Though they can be overworked, there are some comparisons with the sacking of the American political establishment. There is the common thread of concern about immigration and trade being mere labels for the importation of unemployment. And there is the resentment of the lassitude and pomposity and disconnection to bread and butter as well as patriotic issues of the ruling elites. But in Britain there is the dangerous issue of surrender of national sovereignty-at least the Americans do not have to retrieve the right of self-government, for which George Washington and his comrades fought for seven years. But it is not fair to say that Britain has had twenty years of misgovernment as the United States has. The United Kingdom did not bring down upon itself and the world the greatest economic crisis in eighty years as the Clinton and George W. Bush administrations did with the housing bubble and the deliberate and enforced issuance of hundreds of billions of dollars of worthless mortgages. Nor have the British squandered scores of thousands of casualties and trillions of dollars in prolonged war in the Middle East that enhanced the status of their strategic adversaries, especially Iran. And Britain has not oscillated between the hip-shooting pugnacity of George W. Bush, and the feckless appeasement of Obama.

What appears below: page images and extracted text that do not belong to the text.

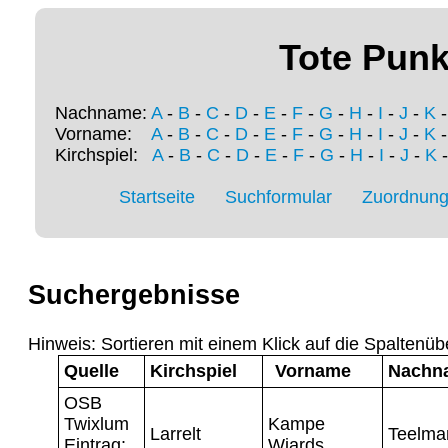
Tote Punk
Nachname:
A
-
B
-
C
-
D
-
E
-
F
-
G
-
H
-
I
-
J
-
K
Vorname:
A
-
B
-
C
-
D
-
E
-
F
-
G
-
H
-
I
-
J
-
K
Kirchspiel:
A
-
B
-
C
-
D
-
E
-
F
-
G
-
H
-
I
-
J
-
K
Startseite
Suchformular
Zuordnung 
Suchergebnisse
Hinweis: Sortieren mit einem Klick auf die Spaltenüb
Quelle
Kirchspiel
Vorname
Nachn
OSB
Twixlum
Kampe
Larrelt
Teelma
Eintrag:
Wiards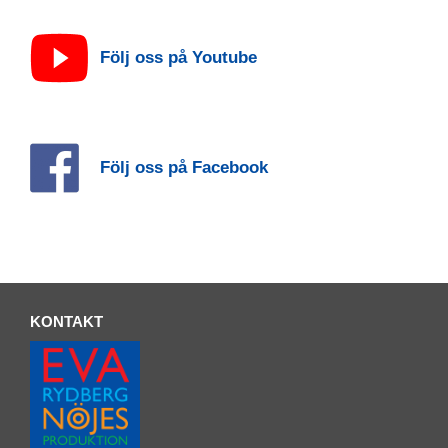
Följ oss på Youtube
Följ oss på Facebook
KONTAKT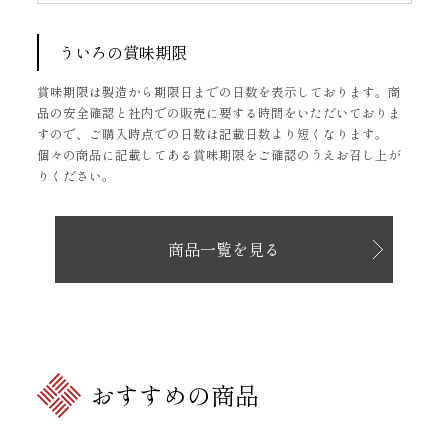
ういろの賞味期限
賞味期限は製造から期限日までの日数を表示しております。商
品の安全確認と社内での販売に要する時間をいただいておりま
すので、ご購入時点での日数は記載日数より短くなります。
個々の商品に記載してある賞味期限をご確認のうえお召し上が
りください。
商品一覧を見る
おすすめの商品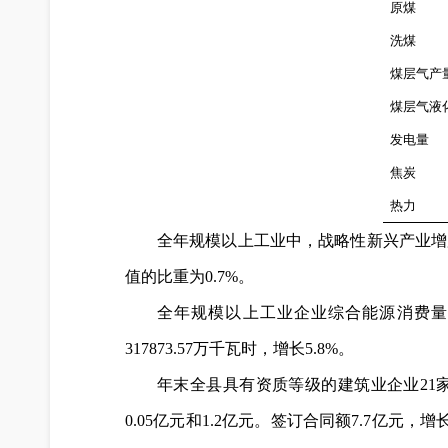
原
煤
洗
煤
煤层气产
煤层气液
发电量
焦
炭
热
力
全年规模以上工业中，战略性新兴产业增加值
值的比重为0.7%。
全年规模以上工业企业综合能源消费量（
317873.57万千瓦时，增长5.8%。
年末全县具有资质等级的建筑业企业21家
0.05亿元和1.2亿元。签订合同额7.7亿元，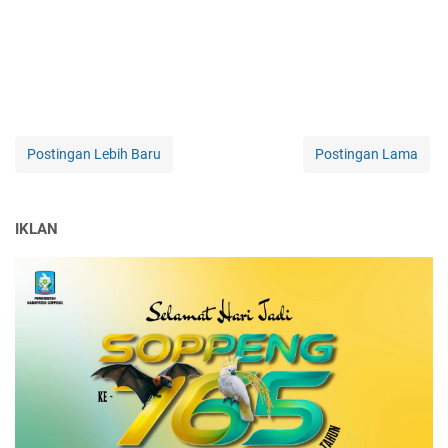
Postingan Lebih Baru
Postingan Lama
IKLAN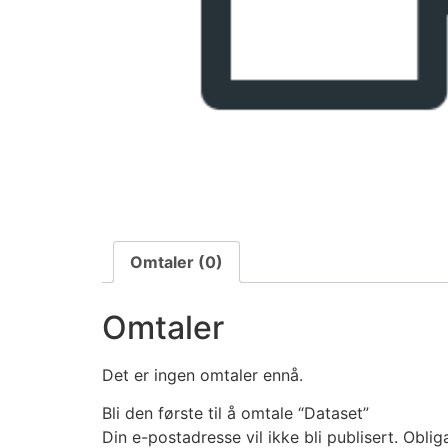
Omtaler (0)
Omtaler
Det er ingen omtaler ennå.
Bli den første til å omtale “Dataset”
Din e-postadresse vil ikke bli publisert.
Oblig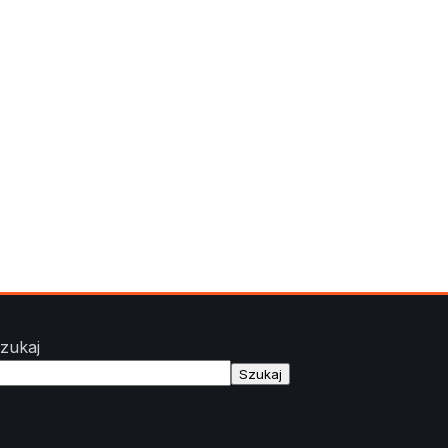
zukaj
Szukaj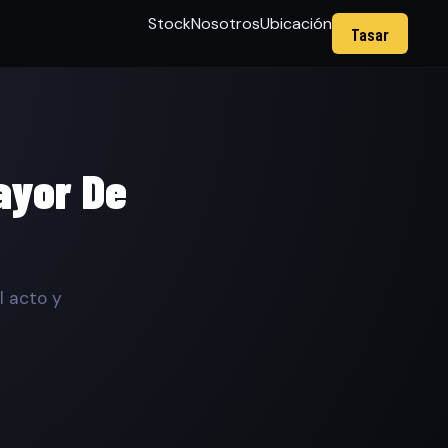
Stock
Nosotros
Ubicación
Tasar
ayor De
l acto y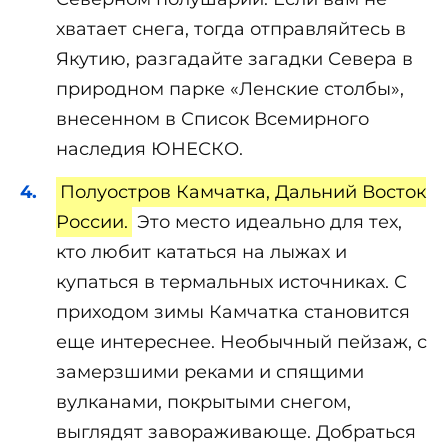
хватает снега, тогда отправляйтесь в
Якутию, разгадайте загадки Севера в
природном парке «Ленские столбы»,
внесенном в Список Всемирного
наследия ЮНЕСКО.
Полуостров Камчатка, Дальний Восток
России.
Это место идеально для тех,
кто любит кататься на лыжах и
купаться в термальных источниках. С
приходом зимы Камчатка становится
еще интереснее. Необычный пейзаж, с
замерзшими реками и спящими
вулканами, покрытыми снегом,
выглядят завораживающе. Добраться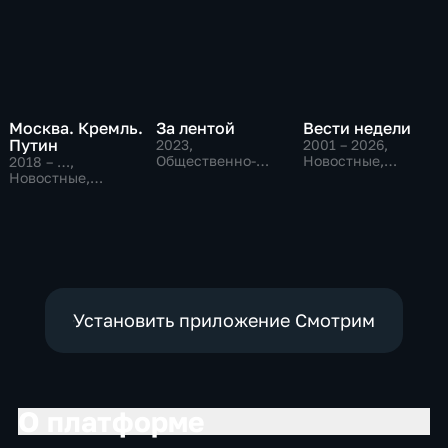
Москва. Кремль.
За лентой
Вести недели
Путин
2023
,
2001 – 2026
,
Общественно-
Новостные,
2018 – …
,
политические
Общественно-
Новостные,
политические
Общественно-
политические
Установить приложение Смотрим
О платформе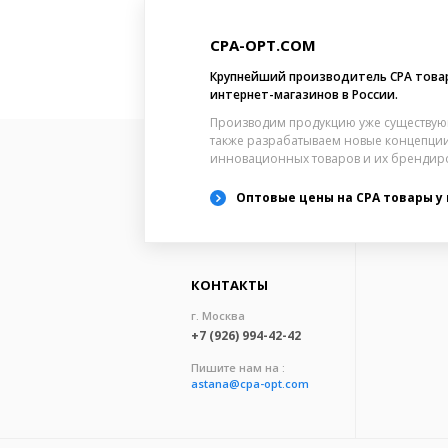
CPA-OPT.COM
Крупнейший производитель CPA това
интернет-магазинов в России.
Производим продукцию уже существую
также разрабатываем новые концепции
инновационных товаров и их брендир
Оптовые цены на CPA товары у
КОНТАКТЫ
г. Москва
+7 (926) 994-42-42
Пишите нам на :
astana@cpa-opt.com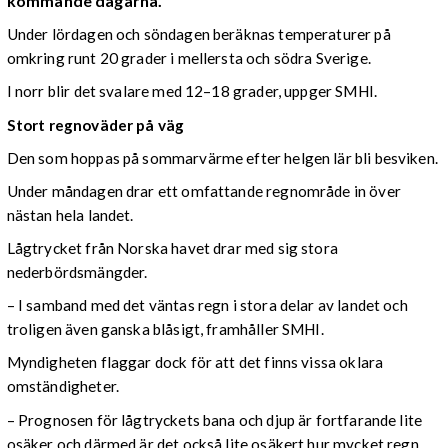
kommande dagarna.
Under lördagen och söndagen beräknas temperaturer på
omkring runt 20 grader i mellersta och södra Sverige.
I norr blir det svalare med 12–18 grader, uppger SMHI.
Stort regnoväder på väg
Den som hoppas på sommarvärme efter helgen lär bli besviken.
Under måndagen drar ett omfattande regnområde in över
nästan hela landet.
Lågtrycket från Norska havet drar med sig stora
nederbördsmängder.
– I samband med det väntas regn i stora delar av landet och
troligen även ganska blåsigt, framhåller SMHI.
Myndigheten flaggar dock för att det finns vissa oklara
omständigheter.
– Prognosen för lågtryckets bana och djup är fortfarande lite
osäker och därmed är det också lite osäkert hur mycket regn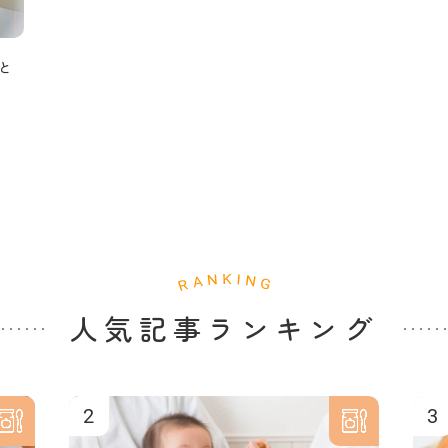
と
人気記事ランキング
2
3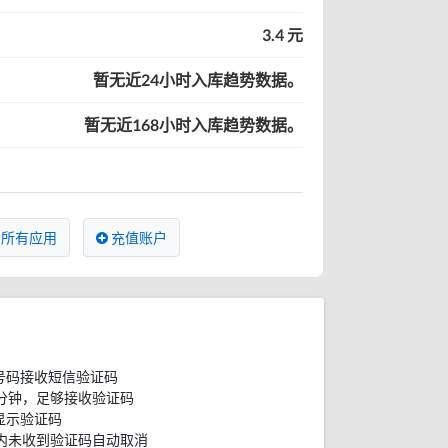
3.4 元
暂无近24小时入库趋势数据。
暂无近168小时入库趋势数据。
所有应用
充值账户
号码接收短信验证码
分钟，足够接收验证码
显示验证码
内未收到验证码自动取消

[What’s happening in Britain right now is a lot like what’s happening in the United States.]

The idiocy of the currency speculators and money managers will subside quickly. The European treaty and the incomprehensibly turgid Constitution of the European Union provide for two years of negotiation. Despite the initial purposeful response of the ciphers in Brussels, who are not elected, are not responsible to the so-called European Parliament or the EU’s constituent nations, and are not answerable to anyone, will cave like jelly to try to keep Britain in. Cameron, having promised to hold a referendum, should have returned empty-handed and led the leave side of the vote while explicitly stating he wanted a mandate to require the substantive changes he had promised. He managed to fumble his way out of a majority he should have won six years ago, got the lucky bounce last year when UKIP took more from Labour than from the Conservatives and the Scottish nationalists cut Labour off at the ankles in that province and Cameron, against the polls, won a majority. In the politics of governing a great nation, you don’t win the grand lottery twice in a row.

[I, Conrad Black, know exactly what David Cameron should have done to avert this crisis.]

Brussels has been exposed in its infirmity. A common market will remain. The Euro-federalists will group around Germany (Austria, Netherlands, Czechs, Poles, and Baltic and Scandinavian countries except Norway), and adopt or retain the Euro. The Mediterranean countries, including Portugal, will desultorily follow France, which will be less dyspeptic with a change of government next year, and the East European countries will advance toward one of the blocs at the best speed they can attain. Britain will revert to measured cordiality, balancing interests as it has done since the rise of the nation state in the time of Henry VIII, invoking American assistance as it did in the last century, if the European balance tilts dangerously. This is unlikely now, in a nuclear age and with a relatively content and placatory Europe.

If Britain really does leave Europe, the economic consequences will be neutral all round, though the United Kingdom will be stronger without the dead weight of Euro-Danegeld as placebos to labor and small farmers (for notorious historic reasons). The hysteria of the last few days will pass like a summer shower. Britain, as it has often before, is leading Europe out of a well-intended cul-de-sac of undemocratic socialism to a future that works.

[If Britain does leave the E.U., there will be lots of commotion, but you heard it here first: everything will be pretty much like it is now. As you were.]